Instruções do exercício:
Por favor, imprima sem nenhuma alteração o trecho do texto sobre a peça que começa em "Só é possível" e vai até "bandidos e assassinos.".

Texto da página:
┌────────
Só é possível perceber todas essas nuances porque o comprometimento em cena de Beto Sargentelli (Clyde) e Eline Porto (Bonnie) é impecável. A peça é dinâmica, interativa, e eles não saem do personagem nem por um milésimo de segundo. Os vários e contraditórios sentimentos estão todos lá, e perceptíveis pelo olhar – paixão, desejo, raiva, frustração, medo, ansiedade, esperança. O elenco consegue atravessar o público com todos eles, cumprindo a inacreditavelmente difícil missão de humanizar uma dupla de bandidos e assassinos.
Não necessariamente simpatizar, nem mesmo torcer para que tenham um final feliz – até porque essa possibilidade é descartada desde o início –, mas faz o público enxergar a linha de acontecimentos que culminaram no destino do casal.
Foto: Stephan Solon
Como afirma Sargentelli, “a gente não defende nem um lado nem outro, não acusa nem inocenta o Clyde, cada um fica com sua interpretação de acordo com seu background, com o contexto que viveu”. “Entendi esse fruto da sociedade que é o Clyde, dessa depressão americana que influenciou toda uma geração, uma desesperança, uma vontade de ter algo a mais na vida e, ao mesmo tempo, uma miséria.”
“O sistema carcerário, no caso do Clyde, é que transformou ele num bandido um pouco mais sanguinário. Até então, ele era um ladrão de galinhas, mas quando foi preso passou por algumas coisas dentro da cadeia que transformaram ele num bandido um pouco mais inconsequente e um assassino”, afirma.
└────────
Material fornecido:
┌────────
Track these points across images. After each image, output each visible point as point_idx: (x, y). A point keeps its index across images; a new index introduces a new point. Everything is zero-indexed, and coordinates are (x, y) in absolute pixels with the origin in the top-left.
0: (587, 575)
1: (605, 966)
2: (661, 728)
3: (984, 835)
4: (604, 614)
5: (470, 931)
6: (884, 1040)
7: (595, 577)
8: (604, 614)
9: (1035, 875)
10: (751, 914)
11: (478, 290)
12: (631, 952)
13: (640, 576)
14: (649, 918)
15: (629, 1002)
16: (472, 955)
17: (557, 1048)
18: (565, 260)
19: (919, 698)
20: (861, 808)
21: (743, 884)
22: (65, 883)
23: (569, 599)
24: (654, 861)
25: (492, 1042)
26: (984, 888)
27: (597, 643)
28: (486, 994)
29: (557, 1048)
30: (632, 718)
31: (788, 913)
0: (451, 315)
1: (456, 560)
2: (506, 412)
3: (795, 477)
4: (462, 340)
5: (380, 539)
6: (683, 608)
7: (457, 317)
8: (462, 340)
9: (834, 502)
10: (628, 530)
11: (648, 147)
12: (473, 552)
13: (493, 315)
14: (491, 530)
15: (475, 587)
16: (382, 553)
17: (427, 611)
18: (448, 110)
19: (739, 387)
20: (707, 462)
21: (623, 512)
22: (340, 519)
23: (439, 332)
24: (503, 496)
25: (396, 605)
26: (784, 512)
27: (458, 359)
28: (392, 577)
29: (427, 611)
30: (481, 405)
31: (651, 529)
└────────
┌────────
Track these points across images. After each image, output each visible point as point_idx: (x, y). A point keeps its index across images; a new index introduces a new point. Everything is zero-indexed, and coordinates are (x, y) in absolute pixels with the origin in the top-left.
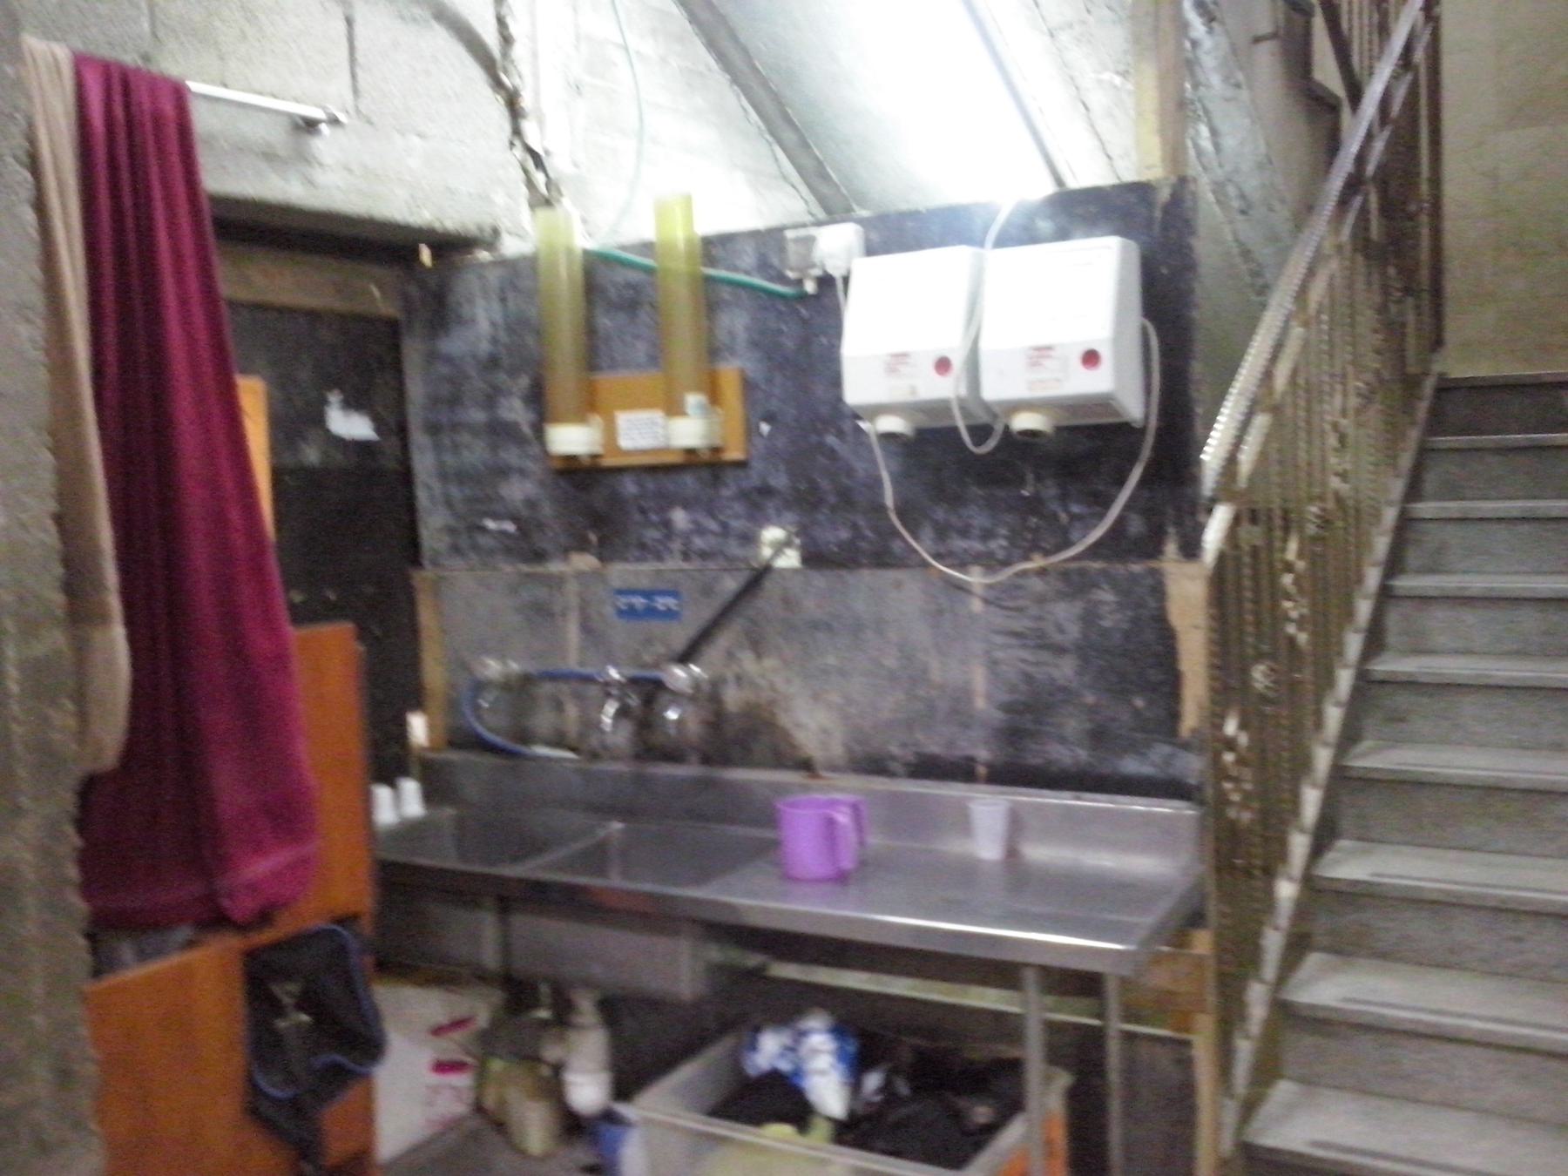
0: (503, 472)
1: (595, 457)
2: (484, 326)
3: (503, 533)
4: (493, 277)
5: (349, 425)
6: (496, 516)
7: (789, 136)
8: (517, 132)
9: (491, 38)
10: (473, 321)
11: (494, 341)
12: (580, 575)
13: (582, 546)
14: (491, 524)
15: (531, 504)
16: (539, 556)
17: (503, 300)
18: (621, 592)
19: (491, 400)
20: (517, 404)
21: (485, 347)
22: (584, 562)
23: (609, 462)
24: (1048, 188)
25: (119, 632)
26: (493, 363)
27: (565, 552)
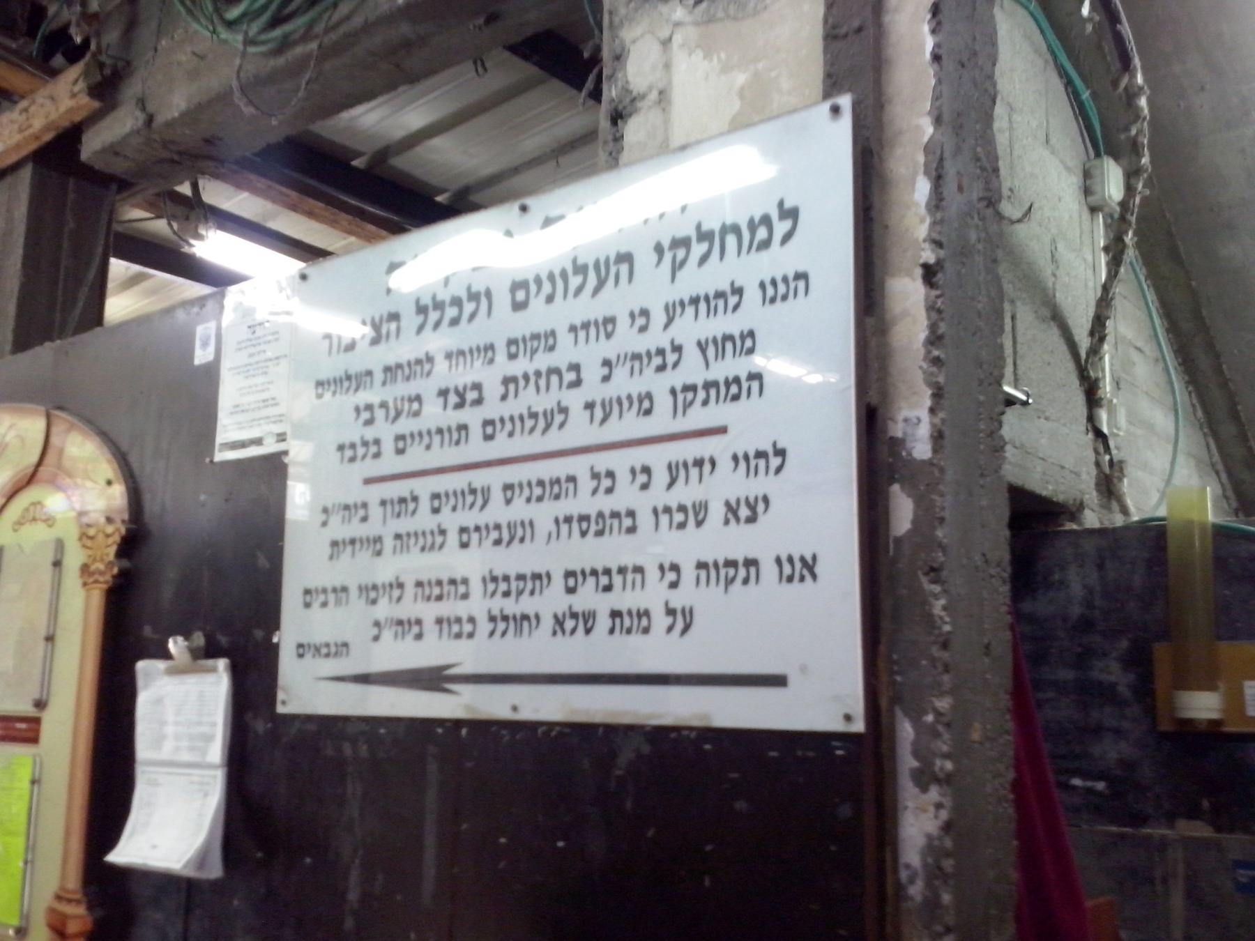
└────────
Resultado da tarefa:
Só é possível perceber todas essas nuances porque o comprometimento em cena de Beto Sargentelli (Clyde) e Eline Porto (Bonnie) é impecável. A peça é dinâmica, interativa, e eles não saem do personagem nem por um milésimo de segundo. Os vários e contraditórios sentimentos estão todos lá, e perceptíveis pelo olhar – paixão, desejo, raiva, frustração, medo, ansiedade, esperança. O elenco consegue atravessar o público com todos eles, cumprindo a inacreditavelmente difícil missão de humanizar uma dupla de bandidos e assassinos.